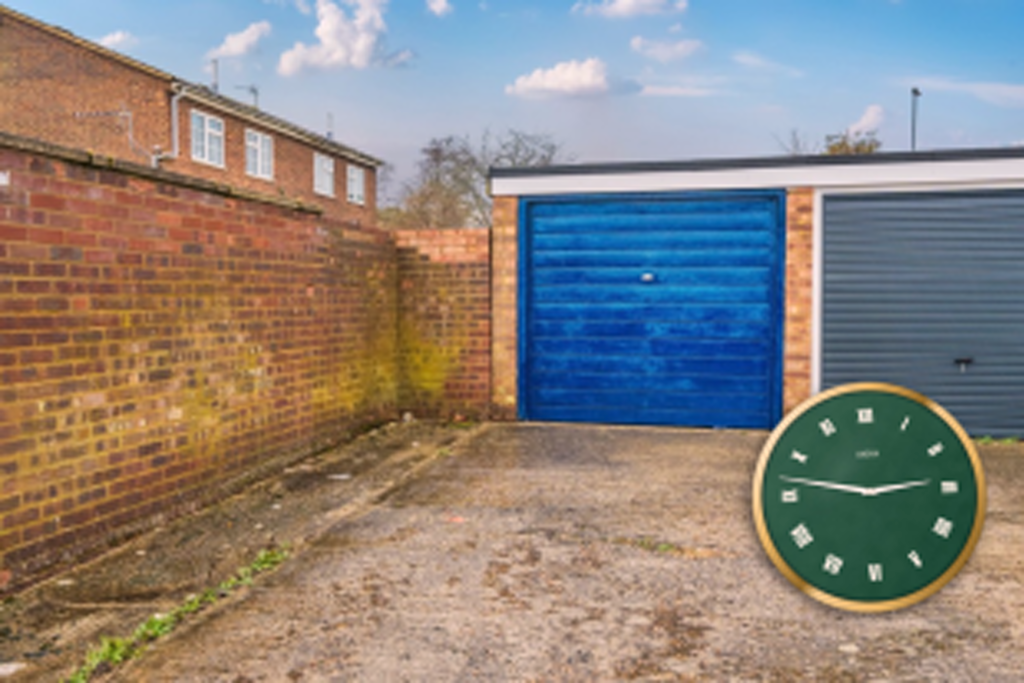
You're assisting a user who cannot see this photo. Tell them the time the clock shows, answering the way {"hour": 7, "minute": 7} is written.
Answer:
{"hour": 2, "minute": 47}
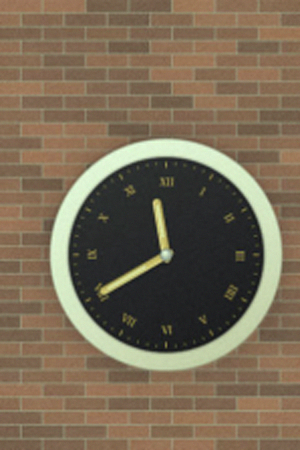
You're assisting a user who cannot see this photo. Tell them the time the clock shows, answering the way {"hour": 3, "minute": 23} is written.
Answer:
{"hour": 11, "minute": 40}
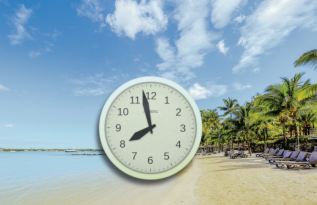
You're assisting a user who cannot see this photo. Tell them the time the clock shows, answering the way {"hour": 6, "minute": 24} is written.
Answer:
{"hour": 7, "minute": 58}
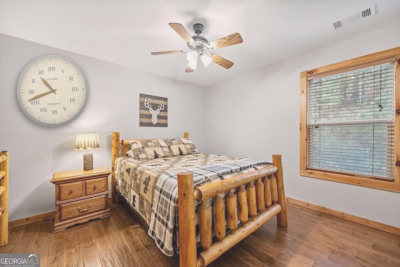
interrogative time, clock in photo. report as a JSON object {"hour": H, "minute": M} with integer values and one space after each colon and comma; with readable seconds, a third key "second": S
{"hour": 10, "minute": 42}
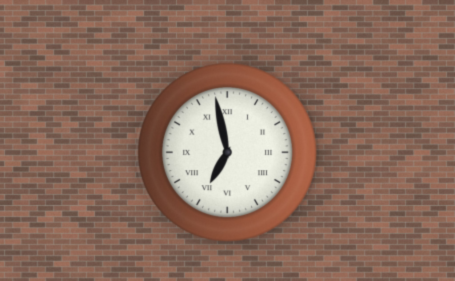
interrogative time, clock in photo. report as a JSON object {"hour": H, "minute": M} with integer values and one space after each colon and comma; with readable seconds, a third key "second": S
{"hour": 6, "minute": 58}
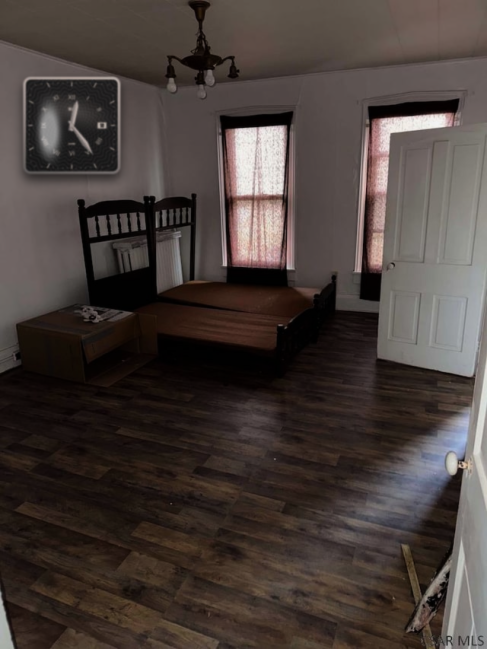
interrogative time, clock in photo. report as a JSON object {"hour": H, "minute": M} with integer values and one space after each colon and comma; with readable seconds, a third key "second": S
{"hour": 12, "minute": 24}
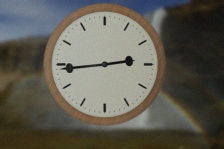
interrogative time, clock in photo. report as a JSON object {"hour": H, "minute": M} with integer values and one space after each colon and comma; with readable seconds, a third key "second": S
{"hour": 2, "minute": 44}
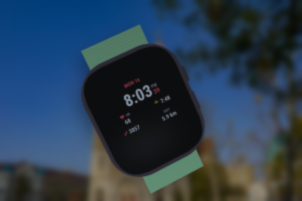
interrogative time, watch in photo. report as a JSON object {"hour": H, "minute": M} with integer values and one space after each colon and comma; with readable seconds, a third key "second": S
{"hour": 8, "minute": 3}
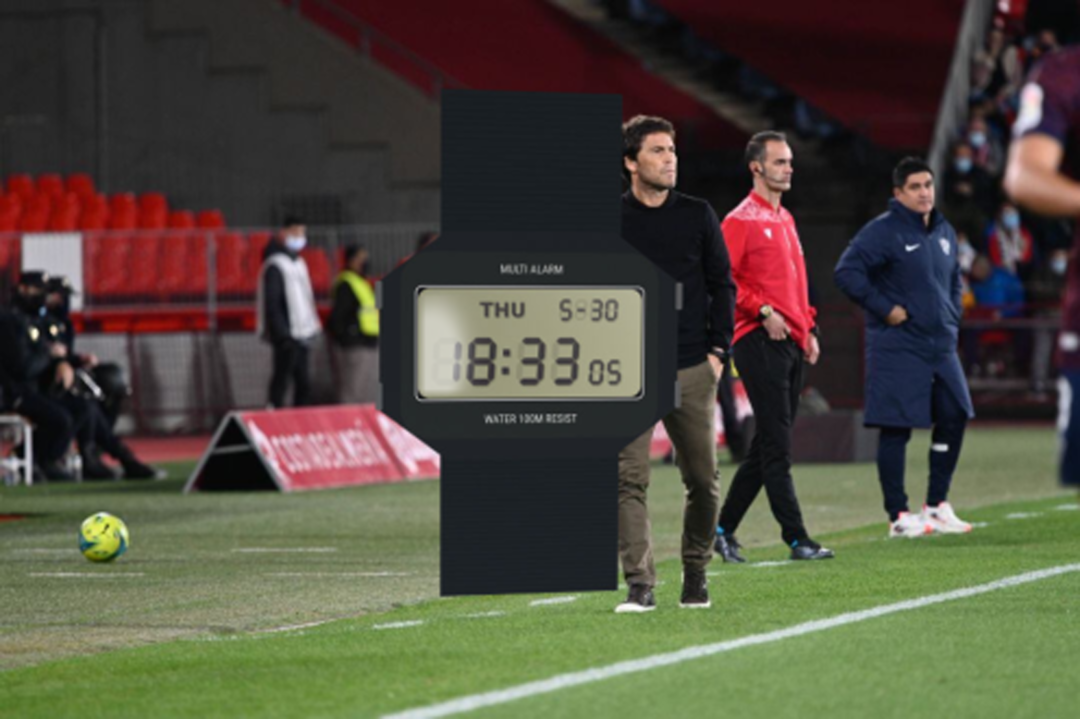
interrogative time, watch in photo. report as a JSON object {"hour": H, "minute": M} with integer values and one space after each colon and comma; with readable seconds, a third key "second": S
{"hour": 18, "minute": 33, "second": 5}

--

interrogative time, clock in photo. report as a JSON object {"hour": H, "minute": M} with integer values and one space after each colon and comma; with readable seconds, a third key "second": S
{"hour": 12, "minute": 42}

==

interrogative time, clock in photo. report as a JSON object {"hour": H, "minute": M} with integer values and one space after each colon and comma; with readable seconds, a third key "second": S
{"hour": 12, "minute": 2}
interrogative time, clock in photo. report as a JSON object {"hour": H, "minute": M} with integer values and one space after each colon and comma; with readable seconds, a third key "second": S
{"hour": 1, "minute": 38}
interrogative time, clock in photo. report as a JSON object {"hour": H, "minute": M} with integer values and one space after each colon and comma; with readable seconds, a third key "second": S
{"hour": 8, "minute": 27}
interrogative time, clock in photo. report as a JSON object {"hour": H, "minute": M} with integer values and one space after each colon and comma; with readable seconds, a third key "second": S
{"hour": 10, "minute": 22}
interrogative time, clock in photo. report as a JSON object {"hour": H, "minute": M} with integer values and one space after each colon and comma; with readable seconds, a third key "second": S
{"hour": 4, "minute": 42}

STATED EXERCISE » Copy out every line above that contains the word "shows".

SOLUTION TO THE PROBLEM »
You're assisting a user who cannot see this photo. Tell them the time the clock shows, answering the way {"hour": 7, "minute": 7} is written.
You're assisting a user who cannot see this photo. Tell them the time the clock shows, answering the way {"hour": 3, "minute": 23} is written.
You're assisting a user who cannot see this photo. Tell them the time the clock shows, answering the way {"hour": 6, "minute": 24} is written.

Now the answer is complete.